SV Rot Weiß Queckenberg kann ersten Saisonsieg verbuchen
Mount Queck brodelt wieder
3:2 gegen SV Lannesdorf 07
Rheinbach. Den Saisonauftakt hatte der SV Rot Weiß Queckenberg beim SV Swisttal leider vergeigt. Die vermeidbare 3:1-Niederlage war vor allem einer ersten Halbzeit zu verdanken, die der RWQ quasi im Wachkoma absolvierte. Doch zur Heimpremiere gegen die erste Vertretung des VfL Lannesdorf wurden alle Infusionsschläuche und Valiumtabletten hinter zehn Schlössern im Giftschrank verriegelt.
Unmittelbar nach Anpfiff des äußerst souveränen Michael Herschung schürten die Queckenberger um Neuzugang und Mittelfeldregisseur Bures das Angriffsfeuer und ließen mehrmals den Fußballberg bedenklich wackeln. Egal ob über rechts oder links und zuweilen auch ab durch die Mitte, warfen die Rot-Weißen ihre gefährlichen Giftpfeile gen VfL-Gehäuse. Allein der Gästekeeper stellte sich wacker und leider auch erfolgreich dem Feuersturm entgegen und vereitelte mehrmals den sicheren Einschlag der aus allen Rohren donnernden Angriffsmaschine. Zudem rettete zweimal der Pfosten gegen den rechten Hammer von Rückkehrer Uygur.
Doch dass zum Pausentee keine Treffer zu verzeichnen waren, war auch Watty im RWQ-Kasten zu verdanken. So blieb er bei drei blitzsauber vorgetragenen Kontern der Sieger gegen die urplötzlich einschussbereiten Gäste.

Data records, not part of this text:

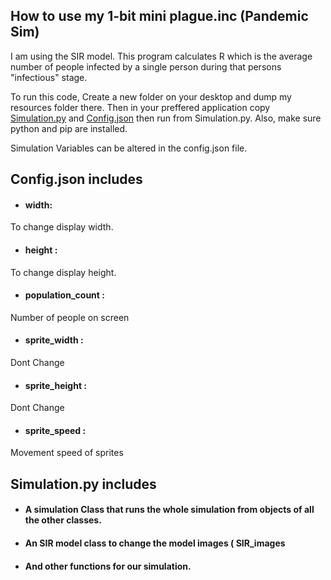 ## How to use my 1-bit mini plague.inc (Pandemic Sim)

I am using the SIR model. This program calculates R which is the average number of people infected by a single person during that persons "infectious" stage.

To run this code, Create a new folder on your desktop and dump my resources folder there. Then in your preffered application copy [Simulation.py](https://github.com/laneazzi/2143-OOP-AYEDUN/blob/master/ASSIGNMENTS/Final%20Project/simulation.py) and [Config.json](https://github.com/laneazzi/2143-OOP-AYEDUN/blob/master/ASSIGNMENTS/Final%20Project/config.json) then run from Simulation.py. Also, make sure python and pip are installed. 

Simulation Variables can be altered in the config.json file.

## Config.json includes
 * #### width:
 
 To change display width.
 
 * #### height : 
 
To change display height.

 * #### population_count :

Number of people on screen

 * #### sprite_width :  

Dont Change

 * #### sprite_height : 

Dont Change

 * #### sprite_speed : 

Movement speed of sprites


## Simulation.py includes
 * #### A simulation Class that runs the whole simulation from objects of all the other classes.
 * #### An SIR model class to change the model images ( SIR_images
 * #### And other functions for our simulation.


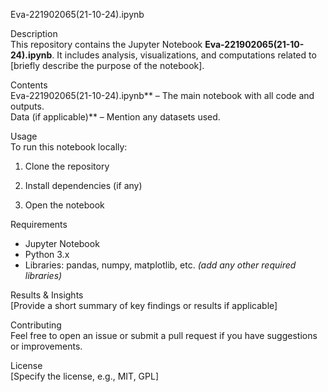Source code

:  Eva-221902065(21-10-24).ipynb  

 Description  
 This repository contains the Jupyter Notebook **Eva-221902065(21-10-24).ipynb**. It includes analysis, visualizations, and computations related to [briefly describe the purpose of the notebook].  

 Contents  
 Eva-221902065(21-10-24).ipynb** – The main notebook with all code and outputs.  
 Data (if applicable)** – Mention any datasets used.  

 Usage  
 To run this notebook locally:  

1. Clone the repository  
   
2. Install dependencies (if any)  
   
3. Open the notebook  
  
  
 Requirements  
- Jupyter Notebook  
- Python 3.x  
- Libraries: pandas, numpy, matplotlib, etc. *(add any other required libraries)*  

 Results & Insights  
[Provide a short summary of key findings or results if applicable]  

 Contributing  
Feel free to open an issue or submit a pull request if you have suggestions or improvements.  

  License  
[Specify the license, e.g., MIT, GPL]  


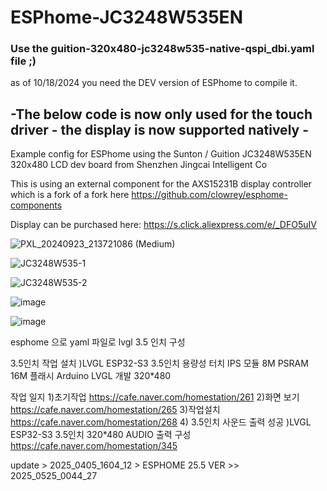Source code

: # ESPhome-JC3248W535EN


### Use the guition-320x480-jc3248w535-native-qspi_dbi.yaml file ;) 
as of 10/18/2024 you need the DEV version of ESPhome to compile it. 

## -The below code is now only used for the touch driver - the display is now supported natively -

Example config for ESPhome using the Sunton / Guition JC3248W535EN 320x480 LCD dev board from Shenzhen Jingcai Intelligent Co

This is using an external component for the AXS15231B display controller which is a fork of a fork here https://github.com/clowrey/esphome-components

Display can be purchased here: https://s.click.aliexpress.com/e/_DFO5uIV

![PXL_20240923_213721086 (Medium)](https://github.com/user-attachments/assets/bf265af9-d540-4c37-9f80-43b1947c548c)

![JC3248W535-1](https://github.com/user-attachments/assets/8bbe643f-7f15-479f-958d-1e601d22e327)

![JC3248W535-2](https://github.com/user-attachments/assets/5ced7374-3ca7-42e9-bc00-cb662bc2396b)

![image](https://github.com/user-attachments/assets/42072f41-5b63-4ae7-998a-1116b069fa54)

![image](https://github.com/user-attachments/assets/47d92c88-d1bc-4007-aac4-d592c234fc0a)


esphome 으로 yaml 파일로  lvgl 3.5 인치  구성 

3.5인치 작업 설치 )LVGL ESP32-S3 3.5인치 용량성 터치 IPS 모듈 8M PSRAM 16M 플래시 Arduino LVGL 개발 320*480

작업 일지
1)초기작업
https://cafe.naver.com/homestation/261
2)화면 보기
https://cafe.naver.com/homestation/265
3)작업설치
https://cafe.naver.com/homestation/268
4) 3.5인치 사운드 출력 성공 )LVGL ESP32-S3 3.5인치 320*480 AUDIO 출력 구성
https://cafe.naver.com/homestation/345

update > 2025_0405_1604_12  >  ESPHOME 25.5 VER >> 2025_0525_0044_27
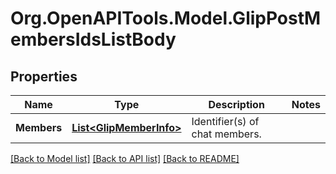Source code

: 
# Org.OpenAPITools.Model.GlipPostMembersIdsListBody

## Properties

Name | Type | Description | Notes
------------ | ------------- | ------------- | -------------
**Members** | [**List&lt;GlipMemberInfo&gt;**](GlipMemberInfo.md) | Identifier(s) of chat members. | 

[[Back to Model list]](../README.md#documentation-for-models)
[[Back to API list]](../README.md#documentation-for-api-endpoints)
[[Back to README]](../README.md)

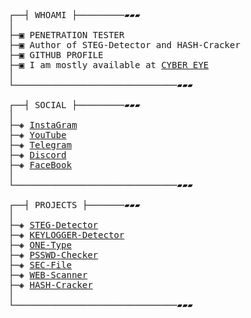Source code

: <pre>
┌──┤ WHOAMI ├─────────▰▰▰
│
├─▣ PENETRATION TESTER
├─▣ Author of STEG-Detector and HASH-Cracker
├─▣ <a href"https://github.com/CYBEREYE-001">GITHUB PROFILE</a>
├─▣ I am mostly available at <a href="https://t.me/cybereye001">CYBER EYE</a>
│
└───────────────────────────────▰▰▰

┌──┤ SOCIAL ├─────────▰▰▰
│
├─◈ <a href="https://www.instagram.com/cybereye001/">InstaGram</a>
├─◈ <a href="https://www.youtube.com/@CYBEREYE-001">YouTube</a>
├─◈ <a href="https://t.me/cybereye001">Telegram</a>
├─◈ <a href="https://discord.gg/ac6wvDpdxQ">Discord</a>
├─◈ <a href="https://www.facebook.com/cybereye001">FaceBook</a>
│
└───────────────────────────────▰▰▰

┌──┤ PROJECTS ├───────▰▰▰
│
├─◈ <a href="https://github.com/CYBEREYE-001/STEG-Detector">STEG-Detector</a>
├─◈ <a href="https://github.com/CYBEREYE-001/KEYLOGGER-Detector">KEYLOGGER-Detector</a>
├─◈ <a href="https://github.com/CYBEREYE-001/ONE-Type">ONE-Type</a>
├─◈ <a href="https://github.com/CYBEREYE-001/PSSWD-Checker">PSSWD-Checker</a>
├─◈ <a href="https://github.com/CYBEREYE-001/SEC-File">SEC-File</a>
├─◈ <a href="https://github.com/CYBEREYE-001/WEB-Scanner">WEB-Scanner</a>
├─◈ <a href="https://github.com/CYBEREYE-001/HASH-Cracker">HASH-Cracker</a>
│
└───────────────────────────────▰▰▰
</pre>

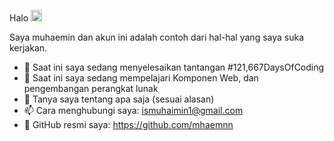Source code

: Halo <img src="https://media.giphy.com/media/hvRJCLFzcasrR4ia7z/giphy.gif" width="18px">

Saya muhaemin dan akun ini adalah contoh dari hal-hal yang saya suka kerjakan.
- 🔭 Saat ini saya sedang menyelesaikan tantangan #121,667DaysOfCoding
- 🌱 Saat ini saya sedang mempelajari Komponen Web, dan pengembangan perangkat lunak 
- 💬 Tanya saya tentang apa saja (sesuai alasan)
- 📫 Cara menghubungi saya: ismuhaimin1@gmail.com
- 🎁 GitHub resmi saya: https://github.com/mhaemnn







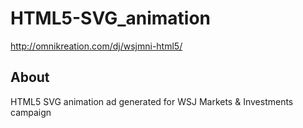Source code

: # HTML5-SVG_animation
http://omnikreation.com/dj/wsjmni-html5/


## About
HTML5 SVG animation ad generated for WSJ Markets & Investments campaign
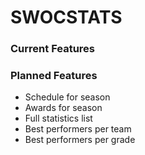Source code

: # SWOCSTATS

### Current Features


### Planned Features
- Schedule for season
- Awards for season
- Full statistics list
- Best performers per team
- Best performers per grade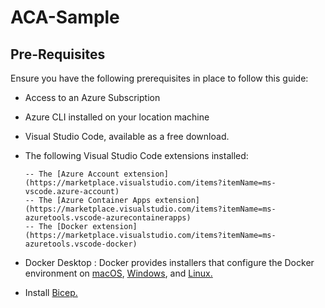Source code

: # ACA-Sample

## Pre-Requisites

Ensure you have the following prerequisites in place to follow this guide:

- Access to an Azure Subscription
- Azure CLI installed on your location machine
- Visual Studio Code, available as a free download.
- The following Visual Studio Code extensions installed:

      -- The [Azure Account extension](https://marketplace.visualstudio.com/items?itemName=ms-vscode.azure-account)
      -- The [Azure Container Apps extension](https://marketplace.visualstudio.com/items?itemName=ms-azuretools.vscode-azurecontainerapps)
      -- The [Docker extension](https://marketplace.visualstudio.com/items?itemName=ms-azuretools.vscode-docker)
      
- Docker Desktop : Docker provides installers that configure the Docker environment on [macOS](https://docs.docker.com/docker-for-mac/), [Windows](https://docs.docker.com/docker-for-windows/), and [Linux.](https://docs.docker.com/engine/installation/#supported-platforms)
- Install [Bicep.](https://docs.microsoft.com/en-us/azure/azure-resource-manager/bicep/install#vs-code-and-bicep-extension)





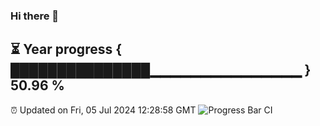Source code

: ### Hi there 👋
⏳ Year progress { ███████████████▁▁▁▁▁▁▁▁▁▁▁▁▁▁▁ } 50.96 %
---
⏰ Updated on Fri, 05 Jul 2024 12:28:58 GMT
![Progress Bar CI](https://github.com/liununu/liununu/workflows/Progress%20Bar%20CI/badge.svg)
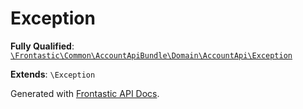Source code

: #  Exception

**Fully Qualified**: [`\Frontastic\Common\AccountApiBundle\Domain\AccountApi\Exception`](../../../../../src/php/AccountApiBundle/Domain/AccountApi/Exception.php)

**Extends**: `\Exception`

Generated with [Frontastic API Docs](https://github.com/FrontasticGmbH/apidocs).

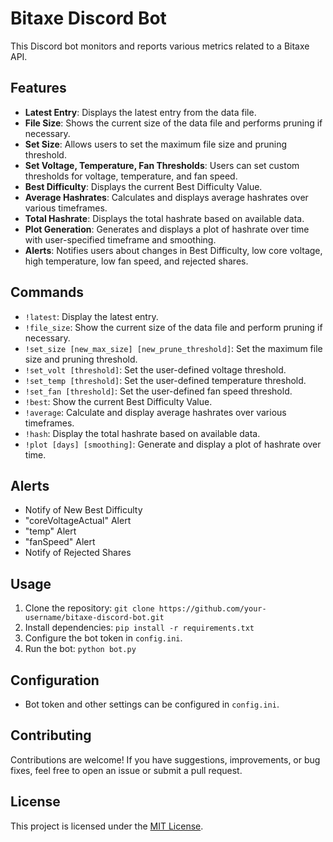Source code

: # Bitaxe Discord Bot

This Discord bot monitors and reports various metrics related to a Bitaxe API.

## Features

- **Latest Entry**: Displays the latest entry from the data file.
- **File Size**: Shows the current size of the data file and performs pruning if necessary.
- **Set Size**: Allows users to set the maximum file size and pruning threshold.
- **Set Voltage, Temperature, Fan Thresholds**: Users can set custom thresholds for voltage, temperature, and fan speed.
- **Best Difficulty**: Displays the current Best Difficulty Value.
- **Average Hashrates**: Calculates and displays average hashrates over various timeframes.
- **Total Hashrate**: Displays the total hashrate based on available data.
- **Plot Generation**: Generates and displays a plot of hashrate over time with user-specified timeframe and smoothing.
- **Alerts**: Notifies users about changes in Best Difficulty, low core voltage, high temperature, low fan speed, and rejected shares.

## Commands

- `!latest`: Display the latest entry.
- `!file_size`: Show the current size of the data file and perform pruning if necessary.
- `!set_size [new_max_size] [new_prune_threshold]`: Set the maximum file size and pruning threshold.
- `!set_volt [threshold]`: Set the user-defined voltage threshold.
- `!set_temp [threshold]`: Set the user-defined temperature threshold.
- `!set_fan [threshold]`: Set the user-defined fan speed threshold.
- `!best`: Show the current Best Difficulty Value.
- `!average`: Calculate and display average hashrates over various timeframes.
- `!hash`: Display the total hashrate based on available data.
- `!plot [days] [smoothing]`: Generate and display a plot of hashrate over time.

## Alerts

- Notify of New Best Difficulty
- "coreVoltageActual" Alert
- "temp" Alert
- "fanSpeed" Alert
- Notify of Rejected Shares

## Usage

1. Clone the repository: `git clone https://github.com/your-username/bitaxe-discord-bot.git`
2. Install dependencies: `pip install -r requirements.txt`
3. Configure the bot token in `config.ini`.
4. Run the bot: `python bot.py`

## Configuration

- Bot token and other settings can be configured in `config.ini`.

## Contributing

Contributions are welcome! If you have suggestions, improvements, or bug fixes, feel free to open an issue or submit a pull request.

## License

This project is licensed under the [MIT License](LICENSE).

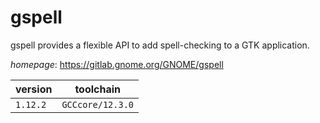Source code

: # gspell

gspell provides a flexible API to add spell-checking to a GTK application.

*homepage*: <https://gitlab.gnome.org/GNOME/gspell>

version | toolchain
--------|----------
``1.12.2`` | ``GCCcore/12.3.0``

Lohaus setzte nun komplett auf Offensive. Und dieser Mut sollte endlich belohnt werden. Zunächst stand Klemm in der 48. Minute goldrichtig, staubte aus acht Metern ab und erzielte die hoch verdiente Führung. Auch danach hielten die Männer von der Madbach das Heft des Handelns fest in der eigenen Hand. Und als eine geschmacklose Uygur-Hereingabe unhaltbar in die VfL-Maschen abgefälscht wurde, meinte so mancher Zaungast bereits, das Spiel sei gelaufen. Doch der RWQ wollte Spektakel, wollte Spannung und Dramatik. So patzte man zunächst im Spielaufbau und pumpte den eigentlich bereits leblos scheinenden Randbonnern frisches Blut in deren Adern. Als kurz darauf auch noch ein berechtigter Strafstoß für den Gastgeber donnernd vom Lattenkreuz ins Toraus segelte, begann der Eine oder die Andere schon, den vielen vergebenen Einhundertprozentigen nachzutrauern.
Obwohl weiterhin unaufhörlich die Sturmflut mit rot-weißen Schaumkronen ans Lannesdorfer Tor anklatschte, zitterte man bis kurz vor Schluss. Doch dann schlug Dauerkämpfer Arlt eine besonders feine und raffinierte Klinge: Aus 15 Metern schnippelte er das Spielgerät per Außenrist über den herausgelaufenen Schlussmann zum umjubelten 3:1 ins Netz (89.). Zwar nutzte der Gegner 60 Sekunden später abermals einen unnötigen Ballverlust zum Anschluss. Jedoch war kurz darauf der erste Dreier geschnürt, und der eben noch Feuer und Lava spuckende Fußballolymp beruhigte sich allmählich wieder.
Mit diesem Erfolgserlebnis reist die Lohaus-Truppe am 10. September nach Beuel. Dort wartet ab 17 Uhr mit dem SV Beuel 06 IV ein Geheimfavorit auf den Staffelsieg.
Aufstellung: P. Watty – Breuer, Jentsch, von Sturm, Arlt – Leifer, Klemm – Uygur, Bures, T. Meixner – Kaya. Verstärkung: O. Degirmen, Kurek, Münch.